Il retrouvait les pavés, il marchait jusqu'à pas d'heure. Il finissait dans un troquet où il refaisait le monde avec des paumés puant l'alcool à dix mètres. Il se disait que ce serait sa dernière soirée comme ça. Qu'il allait lui parler, c'est exactement ça...  -  ce soir...mes amis...je parle à ma femme... je lui dis que j'en peux plus...ressers moi un cognac chef...que j'en peux plus de souffrir sa souffrance...qu'elle doit me libérer...qu'elle me doit des explications sur ses failles...que je veux encore la prendre...la soulever...mais qu'a-t-elle foutu y'a un an? Il déraillait encore un peu, finissait dans les chiottes du bar où des femmes infidèles commençaient à affluer. À leurs sourires, il préférait la fuite. Il rentrait dans la nuit infernale, les yeux explosés par ces écrans lumineux de partout.

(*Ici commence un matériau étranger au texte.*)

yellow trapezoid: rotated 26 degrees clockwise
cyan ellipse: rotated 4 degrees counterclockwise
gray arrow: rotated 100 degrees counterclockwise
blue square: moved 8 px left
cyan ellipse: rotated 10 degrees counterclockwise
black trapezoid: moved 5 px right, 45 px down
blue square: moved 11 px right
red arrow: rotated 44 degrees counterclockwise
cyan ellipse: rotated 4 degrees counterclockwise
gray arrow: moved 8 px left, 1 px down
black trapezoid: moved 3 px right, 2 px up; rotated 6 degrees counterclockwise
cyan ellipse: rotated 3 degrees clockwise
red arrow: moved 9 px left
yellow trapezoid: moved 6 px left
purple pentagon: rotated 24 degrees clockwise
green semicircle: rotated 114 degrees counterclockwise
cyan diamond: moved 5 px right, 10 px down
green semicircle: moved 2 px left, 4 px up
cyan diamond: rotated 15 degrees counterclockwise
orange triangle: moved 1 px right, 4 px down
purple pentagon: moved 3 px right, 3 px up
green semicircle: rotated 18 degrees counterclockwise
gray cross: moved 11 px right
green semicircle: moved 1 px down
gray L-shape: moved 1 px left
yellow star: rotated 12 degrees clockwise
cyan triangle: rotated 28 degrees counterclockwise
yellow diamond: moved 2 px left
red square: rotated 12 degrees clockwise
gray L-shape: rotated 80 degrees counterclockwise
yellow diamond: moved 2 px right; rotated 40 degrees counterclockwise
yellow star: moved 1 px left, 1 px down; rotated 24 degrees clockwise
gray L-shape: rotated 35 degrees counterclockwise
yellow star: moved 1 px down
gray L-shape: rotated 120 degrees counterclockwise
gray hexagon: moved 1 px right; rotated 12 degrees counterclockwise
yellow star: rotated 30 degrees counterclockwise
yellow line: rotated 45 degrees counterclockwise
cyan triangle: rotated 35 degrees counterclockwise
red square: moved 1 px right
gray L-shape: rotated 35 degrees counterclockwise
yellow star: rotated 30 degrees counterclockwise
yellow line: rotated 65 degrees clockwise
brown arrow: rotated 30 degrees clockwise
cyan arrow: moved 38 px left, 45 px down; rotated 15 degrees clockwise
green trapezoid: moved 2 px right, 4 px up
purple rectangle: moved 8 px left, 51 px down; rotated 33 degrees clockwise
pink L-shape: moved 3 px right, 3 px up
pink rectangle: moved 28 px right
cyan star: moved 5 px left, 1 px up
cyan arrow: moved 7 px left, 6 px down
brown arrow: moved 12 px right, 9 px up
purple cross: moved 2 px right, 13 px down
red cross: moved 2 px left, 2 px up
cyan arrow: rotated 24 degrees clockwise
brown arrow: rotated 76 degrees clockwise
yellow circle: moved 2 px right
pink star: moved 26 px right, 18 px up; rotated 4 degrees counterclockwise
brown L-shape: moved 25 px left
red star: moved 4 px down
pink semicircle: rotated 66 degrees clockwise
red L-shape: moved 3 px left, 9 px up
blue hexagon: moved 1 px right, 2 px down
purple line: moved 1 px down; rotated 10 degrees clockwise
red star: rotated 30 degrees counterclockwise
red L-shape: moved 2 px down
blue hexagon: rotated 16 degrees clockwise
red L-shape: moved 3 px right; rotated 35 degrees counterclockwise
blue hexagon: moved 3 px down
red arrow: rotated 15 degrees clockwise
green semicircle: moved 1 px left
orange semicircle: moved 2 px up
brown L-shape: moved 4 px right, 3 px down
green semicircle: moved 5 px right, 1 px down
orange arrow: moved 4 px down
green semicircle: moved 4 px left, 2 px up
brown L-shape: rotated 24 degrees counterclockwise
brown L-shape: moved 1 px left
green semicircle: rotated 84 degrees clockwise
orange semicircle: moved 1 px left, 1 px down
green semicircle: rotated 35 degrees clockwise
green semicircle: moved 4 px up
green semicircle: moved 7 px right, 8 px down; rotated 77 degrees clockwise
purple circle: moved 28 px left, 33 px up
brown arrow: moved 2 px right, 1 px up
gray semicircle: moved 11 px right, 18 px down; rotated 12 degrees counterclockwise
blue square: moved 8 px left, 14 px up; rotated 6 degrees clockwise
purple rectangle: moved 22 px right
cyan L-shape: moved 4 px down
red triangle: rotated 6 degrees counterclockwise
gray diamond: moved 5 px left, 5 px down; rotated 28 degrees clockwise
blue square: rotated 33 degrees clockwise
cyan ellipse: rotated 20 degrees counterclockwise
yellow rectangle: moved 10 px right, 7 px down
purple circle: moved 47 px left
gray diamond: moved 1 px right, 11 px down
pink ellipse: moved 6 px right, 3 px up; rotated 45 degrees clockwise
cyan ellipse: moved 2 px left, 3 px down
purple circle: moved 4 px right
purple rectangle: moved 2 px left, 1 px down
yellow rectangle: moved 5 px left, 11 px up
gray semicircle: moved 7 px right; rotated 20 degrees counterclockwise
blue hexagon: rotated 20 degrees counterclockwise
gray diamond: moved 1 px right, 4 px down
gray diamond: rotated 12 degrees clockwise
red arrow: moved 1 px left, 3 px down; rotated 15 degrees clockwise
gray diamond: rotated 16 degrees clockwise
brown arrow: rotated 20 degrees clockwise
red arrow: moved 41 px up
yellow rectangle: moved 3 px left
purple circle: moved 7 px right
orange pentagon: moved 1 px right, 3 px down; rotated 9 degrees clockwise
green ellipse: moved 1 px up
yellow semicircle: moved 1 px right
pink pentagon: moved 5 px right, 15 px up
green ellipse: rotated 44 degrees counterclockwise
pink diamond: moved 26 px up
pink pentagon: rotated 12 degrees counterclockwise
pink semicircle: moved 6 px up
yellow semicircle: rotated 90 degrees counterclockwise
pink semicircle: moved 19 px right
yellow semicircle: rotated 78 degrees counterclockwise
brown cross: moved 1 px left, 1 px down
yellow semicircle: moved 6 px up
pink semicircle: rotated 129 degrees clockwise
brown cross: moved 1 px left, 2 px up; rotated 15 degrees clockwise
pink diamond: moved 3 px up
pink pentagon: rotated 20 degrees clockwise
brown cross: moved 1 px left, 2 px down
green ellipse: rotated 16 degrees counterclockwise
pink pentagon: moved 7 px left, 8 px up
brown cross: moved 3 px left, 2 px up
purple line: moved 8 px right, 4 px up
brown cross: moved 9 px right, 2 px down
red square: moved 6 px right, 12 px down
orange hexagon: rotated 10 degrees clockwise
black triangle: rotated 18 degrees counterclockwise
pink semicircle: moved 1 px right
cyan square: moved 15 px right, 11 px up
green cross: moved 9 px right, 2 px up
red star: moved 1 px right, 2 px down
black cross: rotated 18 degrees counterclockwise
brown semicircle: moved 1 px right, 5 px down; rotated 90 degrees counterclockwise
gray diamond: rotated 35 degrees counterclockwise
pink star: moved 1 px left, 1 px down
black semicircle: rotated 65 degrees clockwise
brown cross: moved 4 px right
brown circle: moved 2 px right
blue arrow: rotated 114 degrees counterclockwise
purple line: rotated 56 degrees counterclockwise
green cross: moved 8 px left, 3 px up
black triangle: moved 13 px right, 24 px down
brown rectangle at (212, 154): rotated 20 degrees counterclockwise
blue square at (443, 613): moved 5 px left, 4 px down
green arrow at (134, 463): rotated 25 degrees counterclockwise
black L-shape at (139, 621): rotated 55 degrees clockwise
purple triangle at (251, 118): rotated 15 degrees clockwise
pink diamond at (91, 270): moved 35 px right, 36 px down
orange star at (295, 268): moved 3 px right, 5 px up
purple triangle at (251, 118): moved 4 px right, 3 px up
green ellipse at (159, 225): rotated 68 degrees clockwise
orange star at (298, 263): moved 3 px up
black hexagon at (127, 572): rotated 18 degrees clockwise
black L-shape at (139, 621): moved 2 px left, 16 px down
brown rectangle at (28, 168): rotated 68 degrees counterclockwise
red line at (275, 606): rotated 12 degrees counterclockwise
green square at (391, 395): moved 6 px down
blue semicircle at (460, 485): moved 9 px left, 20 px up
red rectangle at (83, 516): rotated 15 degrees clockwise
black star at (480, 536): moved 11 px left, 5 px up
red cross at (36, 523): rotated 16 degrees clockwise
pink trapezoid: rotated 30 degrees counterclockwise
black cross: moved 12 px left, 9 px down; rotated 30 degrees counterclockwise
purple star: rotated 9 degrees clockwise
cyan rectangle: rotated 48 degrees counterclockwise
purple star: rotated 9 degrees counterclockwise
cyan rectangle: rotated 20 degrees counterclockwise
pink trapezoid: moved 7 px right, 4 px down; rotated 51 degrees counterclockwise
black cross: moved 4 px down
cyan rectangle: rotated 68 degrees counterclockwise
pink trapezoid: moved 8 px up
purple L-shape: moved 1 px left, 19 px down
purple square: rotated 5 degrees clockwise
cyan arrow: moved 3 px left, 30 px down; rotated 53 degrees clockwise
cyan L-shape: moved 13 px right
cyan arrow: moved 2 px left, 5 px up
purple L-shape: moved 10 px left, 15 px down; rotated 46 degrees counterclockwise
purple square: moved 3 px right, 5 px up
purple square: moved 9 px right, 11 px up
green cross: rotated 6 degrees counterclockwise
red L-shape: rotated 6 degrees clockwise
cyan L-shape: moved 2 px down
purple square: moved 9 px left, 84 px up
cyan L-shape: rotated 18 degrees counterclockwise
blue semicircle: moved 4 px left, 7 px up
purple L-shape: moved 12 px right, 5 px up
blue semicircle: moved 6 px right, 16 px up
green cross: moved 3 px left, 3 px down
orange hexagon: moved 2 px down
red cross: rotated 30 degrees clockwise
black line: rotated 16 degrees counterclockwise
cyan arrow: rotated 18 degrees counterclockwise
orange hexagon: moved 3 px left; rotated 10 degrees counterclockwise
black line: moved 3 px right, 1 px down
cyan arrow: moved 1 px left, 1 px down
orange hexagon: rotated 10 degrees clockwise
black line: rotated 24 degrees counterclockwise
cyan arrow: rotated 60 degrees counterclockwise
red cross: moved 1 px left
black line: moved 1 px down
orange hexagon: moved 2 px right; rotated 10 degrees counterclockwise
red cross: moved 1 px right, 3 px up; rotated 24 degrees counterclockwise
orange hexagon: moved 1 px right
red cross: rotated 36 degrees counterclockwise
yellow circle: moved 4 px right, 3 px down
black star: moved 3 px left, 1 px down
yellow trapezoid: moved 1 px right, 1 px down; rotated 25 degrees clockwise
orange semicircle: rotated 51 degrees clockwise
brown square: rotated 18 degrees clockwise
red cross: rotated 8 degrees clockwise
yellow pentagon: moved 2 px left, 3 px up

Elle, dormait sur le canapé, ses vêtements démis et désordonnés, les cheveux en bataille, une télécommande serrée dans sa main comme un flingue de cow-boy. Elle s'était trainée de saloons en saloons, sirotant du blanc ici, du rouge la bas. Elle cherchait l'étalon rare qui lui ferait découvrir Paris à bride à battue. Malheureusement, elle ne récoltait que des ânes qu'elle faisait braire de plaisir. -  ce s'ra mon dernier et puis je fous le camp, j'en ai ma claque de tous ces pantins désarticulés des villes.
Ils finissaient par cuver leur douleur dans leur lit conjugal, côte à côte sans se voir, ni se toucher, ni s'apercevoir qu'ils tentaient d'échapper à leur histoire.
Sa porte était restée close depuis. Jamais ouverte. Jamais aérée. Il manquait encore une lettre en bois à clouer pour que son prénom fut entièrement lisible. Le z était difficile à trouver. Il faudrait pourtant s'y résoudre à l'ouvrir cette porte de malheur avait hurlé un soir Gilles après une bagarre au corps à corps avec Sabrina. Tout prenait une ampleur apocalyptique.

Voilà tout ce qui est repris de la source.